In the Central and Lakes Regions, official "ice-out" on Lake Winnipesaukee was declared on April 24; however anglers have had access to the majority of the lake because Alton Bay up through “The Broads” and into the Gilford area has been ice-free for more than a week. Anglers have been having good luck catching landlocked salmon using live bait (smelt, shiners) and streamer flies lately. Find the warmest water available and fish thoroughly. Slow-trolled live smelt or shiners can't be beat when the water is less than 45 degrees. Some pockets of protected bays are already pushing past this -- follow the wind patterns to help locate warm water pockets. Many salmon will be in the 2.5 to 4 pound size range in Lake Winni this year. Reports from Big Squam Lake and Newfound Lake indicate that the ice has not cleared and may not be fishable by boat yet, but Little Squam Lake may be open by now. Recommended area trout ponds for opening day include Saltmarsh Pond (Gilford), Belknap Recreation Area Pond at Gunstock Ski Area, and Sky Pond (New Hampton- fly fishing only).

 

In the Upper Valley Region, reporter Scott Biron says water has been high making many rivers and streams tough to fish. Watch for the smaller tributaries to become fishable first. Always good at this time of year is Bloods Brook (a.k.a., Trues Brook). This brook feeds into the Connecticut River in Lebanon at the Lebanon WMA, and is a great spot for large brown trout.
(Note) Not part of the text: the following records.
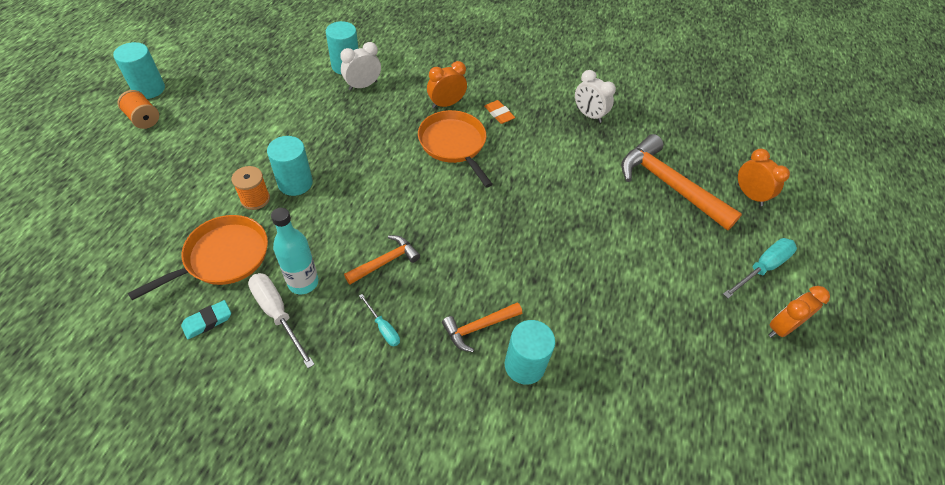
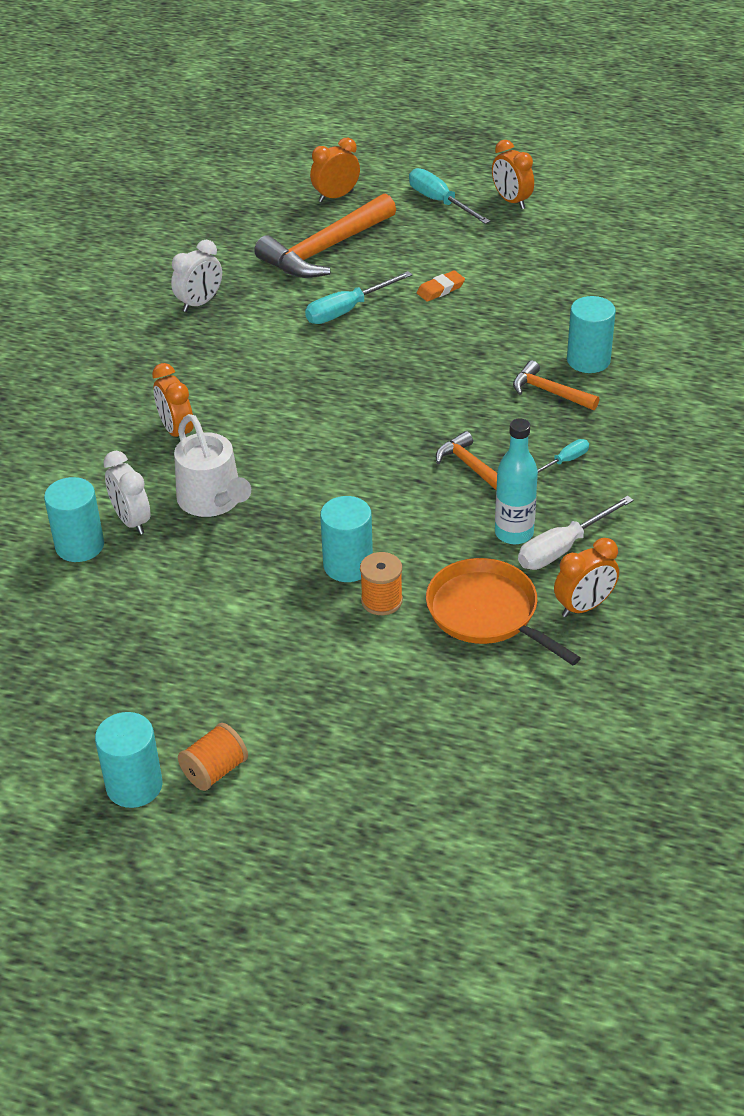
camera: 85 degrees left, 10 degrees down
turquoise eraser [181,300,231,339] -> orange clock [554,538,619,617]
orange pan [418,110,493,187] -> none
orange hammer [442,302,522,352] -> orange hammer turned 150 degrees clockwise [513,360,600,410]
orange eraser [484,100,515,124] -> orange eraser moved to [417,270,465,302]
none -> white watering can [174,414,251,517]
none -> turquoise screwdriver [305,271,412,324]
Early season favorites in the upper valley are Crystal Lake in Enfield, Tewksbury Pond in Grafton, and Hopkins Pond in Andover. Warm water ponds are heating up and bass are on the move. Anglers were reporting fish in smaller ponds like Russell Pond in Sutton.

 

In Southwestern New Hampshire, the walleye fishing has been going strong since the beginning of April on the Connecticut River, especially below the Vernon and Bellows Falls dams. The river is now swollen from recent rain and snowmelt and access can be tricky. Be careful and wear your personal floatation device (PFD) if fishing from a boat. Fish are being taken mostly on live bait (shiners and crawlers) with slip-sinker rigs or soft artificial bait on jigs. Fisheries biologist Jason Carrier noted that most walleye have spawned by now so the “run” is winding down. Jason mentioned anglers were doing well on most of the bass lakes in the region. The water temperatures have warmed quickly over the last weekend from the high 40s to the mid 50s. Dublin Lake, Willard Pond (Antrim), Mt. William Pond (Weare), Cold Spring Pond (Stoddard) and most of the other trout ponds should be ready for opening day this Saturday. Randy over at Morse’s Sporting Goods in Hillsboro says he’s heard of reports of trout being caught on the Contoocook River in the trophy section on flies. Anglers looking for trout this weekend should check out French Pond (Henniker), Smith Pond (Washington), as well as Beard’s Brook (Hillsborough). Finally, some good early reports are coming in from Lake Sunapee because the ice has cleared the lake. Landlocked salmon and lake trout are both being caught by trolling the top five feet of the water column with both flies and live shiners or smelt. Solid numbers of age-3 (16-18 inches) with the occasional larger age-4 salmon are in the mix for anglers this year.

 

In Southeastern New Hampshire / Merrimack Valley area, anglers should have plenty of water to choose from for the trout pond opener. Popular ponds include Lucas Pond (Northwood), Exeter Reservoir, Hot Hole Pond (Concord), and Clough Pond (Loudon). Picturesque Stonehouse Pond (Barrington) is a favorite of fly anglers and should see some good action. Pleasant Lake in Deerfield/Northwood which is open all year has been ice-free for some time and anglers are taking advantage of the broodstock brown trout stocked last fall that remained after the ice fishing season ended. Several 18-inch plus fish were caught there this spring. Tower Hill Pond (Candia/Auburn) has been producing some brook and rainbow trout recently. Area rivers are running a little high still from recent rains, especially the Merrimack River.

 

On the Seacoast, not too much to report yet other than folks have been catching haddock on the head boats out of Rye and Hampton harbors since the season opened on April 15. Good catches of redfish are also being reported. A few river herring are starting to show at the fish ladders on the coastal rivers but no reports of stripers as of yet.